Mitos Keliru
tentang UN
Sukemi ; Staf
Khusus Mendikbud Bidang Komunikasi Media
|
MEDIA
INDONESIA, 23 Oktober 2012
TULISAN Saudara Kreshna Aditya berjudul ‘Kuda Mati Bernama
Ujian Nasional’ di Media Indonesia (15/10) menambah satu lagi mitos keliru
tentang ujian nasional (UN) yang berkembang di masyarakat. Dengan maksud
untuk memberikan tanggapan atas tulisan tersebut, artikel ini mengemukakan
beberapa mitos yang santer di publik, tapi sesungguhnya mitos yang keliru. Kementerian
Pendidikan dan Kebudayaan (Kemendikbud) memandang setiap opini yang
dilontarkan masyarakat sebagai bagian dari partisipasi publik untuk kemajuan
pendidikan nasional.

§ Instruksi
Dalam artikel tentang mitos keliru seputar ujian nasional, apa judul tulisan Kreshna Aditya yang ditanggapi?

§ Kutipan Sumber
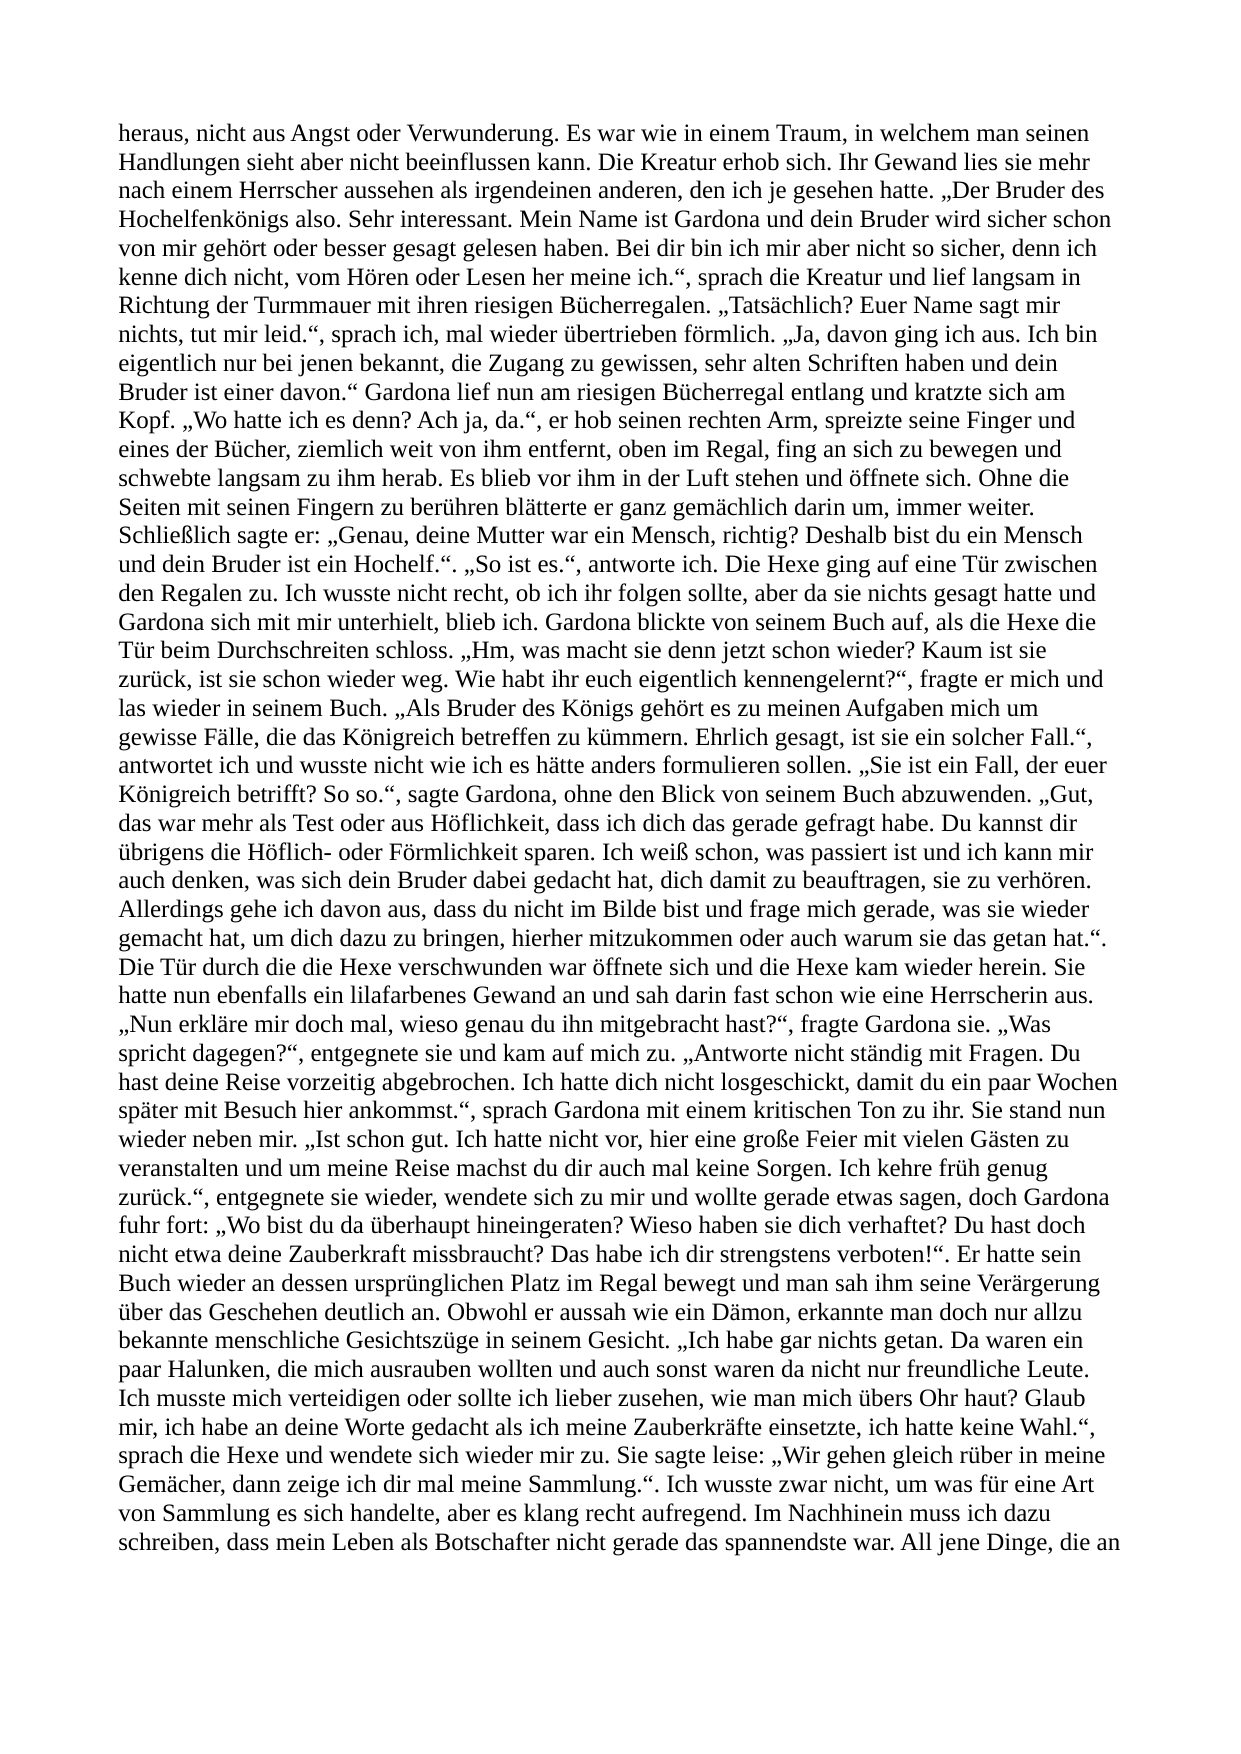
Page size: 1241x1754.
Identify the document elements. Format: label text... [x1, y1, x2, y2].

text heraus, nicht aus Angst oder Verwunderung. Es war wie in einem Traum, in welchem man seinen Handlungen sieht aber nicht beeinflussen kann. Die Kreatur erhob sich. Ihr Gewand lies sie mehr nach einem Herrscher aussehen als irgendeinen anderen, den ich je gesehen hatte. „Der Bruder des Hochelfenkönigs also. Sehr interessant. Mein Name ist Gardona und dein Bruder wird sicher schon von mir gehört oder besser gesagt gelesen haben. Bei dir bin ich mir aber nicht so sicher, denn ich kenne dich nicht, vom Hören oder Lesen her meine ich.“, sprach die Kreatur und lief langsam in Richtung der Turmmauer mit ihren riesigen Bücherregalen. „Tatsächlich? Euer Name sagt mir nichts, tut mir leid.“, sprach ich, mal wieder übertrieben förmlich. „Ja, davon ging ich aus. Ich bin eigentlich nur bei jenen bekannt, die Zugang zu gewissen, sehr alten Schriften haben und dein Bruder ist einer davon.“ Gardona lief nun am riesigen Bücherregal entlang und kratzte sich am Kopf. „Wo hatte ich es denn? Ach ja, da.“, er hob seinen rechten Arm, spreizte seine Finger und eines der Bücher, ziemlich weit von ihm entfernt, oben im Regal, fing an sich zu bewegen und schwebte langsam zu ihm herab. Es blieb vor ihm in der Luft stehen und öffnete sich. Ohne die Seiten mit seinen Fingern zu berühren blätterte er ganz gemächlich darin um, immer weiter. Schließlich sagte er: „Genau, deine Mutter war ein Mensch, richtig? Deshalb bist du ein Mensch und dein Bruder ist ein Hochelf.“. „So ist es.“, antworte ich. Die Hexe ging auf eine Tür zwischen den Regalen zu. Ich wusste nicht recht, ob ich ihr folgen sollte, aber da sie nichts gesagt hatte und Gardona sich mit mir unterhielt, blieb ich. Gardona blickte von seinem Buch auf, als die Hexe die Tür beim Durchschreiten schloss. „Hm, was macht sie denn jetzt schon wieder? Kaum ist sie zurück, ist sie schon wieder weg. Wie habt ihr euch eigentlich kennengelernt?“, fragte er mich und las wieder in seinem Buch. „Als Bruder des Königs gehört es zu meinen Aufgaben mich um gewisse Fälle, die das Königreich betreffen zu kümmern. Ehrlich gesagt, ist sie ein solcher Fall.“, antwortet ich und wusste nicht wie ich es hätte anders formulieren sollen. „Sie ist ein Fall, der euer Königreich betrifft? So so.“, sagte Gardona, ohne den Blick von seinem Buch abzuwenden. „Gut, das war mehr als Test oder aus Höflichkeit, dass ich dich das gerade gefragt habe. Du kannst dir übrigens die Höflich- oder Förmlichkeit sparen. Ich weiß schon, was passiert ist und ich kann mir auch denken, was sich dein Bruder dabei gedacht hat, dich damit zu beauftragen, sie zu verhören. Allerdings gehe ich davon aus, dass du nicht im Bilde bist und frage mich gerade, was sie wieder gemacht hat, um dich dazu zu bringen, hierher mitzukommen oder auch warum sie das getan hat.“. Die Tür durch die die Hexe verschwunden war öffnete sich und die Hexe kam wieder herein. Sie hatte nun ebenfalls ein lilafarbenes Gewand an und sah darin fast schon wie eine Herrscherin aus. „Nun erkläre mir doch mal, wieso genau du ihn mitgebracht hast?“, fragte Gardona sie. „Was spricht dagegen?“, entgegnete sie und kam auf mich zu. „Antworte nicht ständig mit Fragen. Du hast deine Reise vorzeitig abgebrochen. Ich hatte dich nicht losgeschickt, damit du ein paar Wochen später mit Besuch hier ankommst.“, sprach Gardona mit einem kritischen Ton zu ihr. Sie stand nun wieder neben mir. „Ist schon gut. Ich hatte nicht vor, hier eine große Feier mit vielen Gästen zu veranstalten und um meine Reise machst du dir auch mal keine Sorgen. Ich kehre früh genug zurück.“, entgegnete sie wieder, wendete sich zu mir und wollte gerade etwas sagen, doch Gardona fuhr fort: „Wo bist du da überhaupt hineingeraten? Wieso haben sie dich verhaftet? Du hast doch nicht etwa deine Zauberkraft missbraucht? Das habe ich dir strengstens verboten!“. Er hatte sein Buch wieder an dessen ursprünglichen Platz im Regal bewegt und man sah ihm seine Verärgerung über das Geschehen deutlich an. Obwohl er aussah wie ein Dämon, erkannte man doch nur allzu bekannte menschliche Gesichtszüge in seinem Gesicht. „Ich habe gar nichts getan. Da waren ein paar Halunken, die mich ausrauben wollten und auch sonst waren da nicht nur freundliche Leute. Ich musste mich verteidigen oder sollte ich lieber zusehen, wie man mich übers Ohr haut? Glaub mir, ich habe an deine Worte gedacht als ich meine Zauberkräfte einsetzte, ich hatte keine Wahl.“, sprach die Hexe und wendete sich wieder mir zu. Sie sagte leise: „Wir gehen gleich rüber in meine Gemächer, dann zeige ich dir mal meine Sammlung.“. Ich wusste zwar nicht, um was für eine Art von Sammlung es sich handelte, aber es klang recht aufregend. Im Nachhinein muss ich dazu schreiben, dass mein Leben als Botschafter nicht gerade das spannendste war. All jene Dinge, die an [118, 118, 1122, 1556]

§ Jawaban Tugas
‘Kuda Mati Bernama Ujian Nasional’.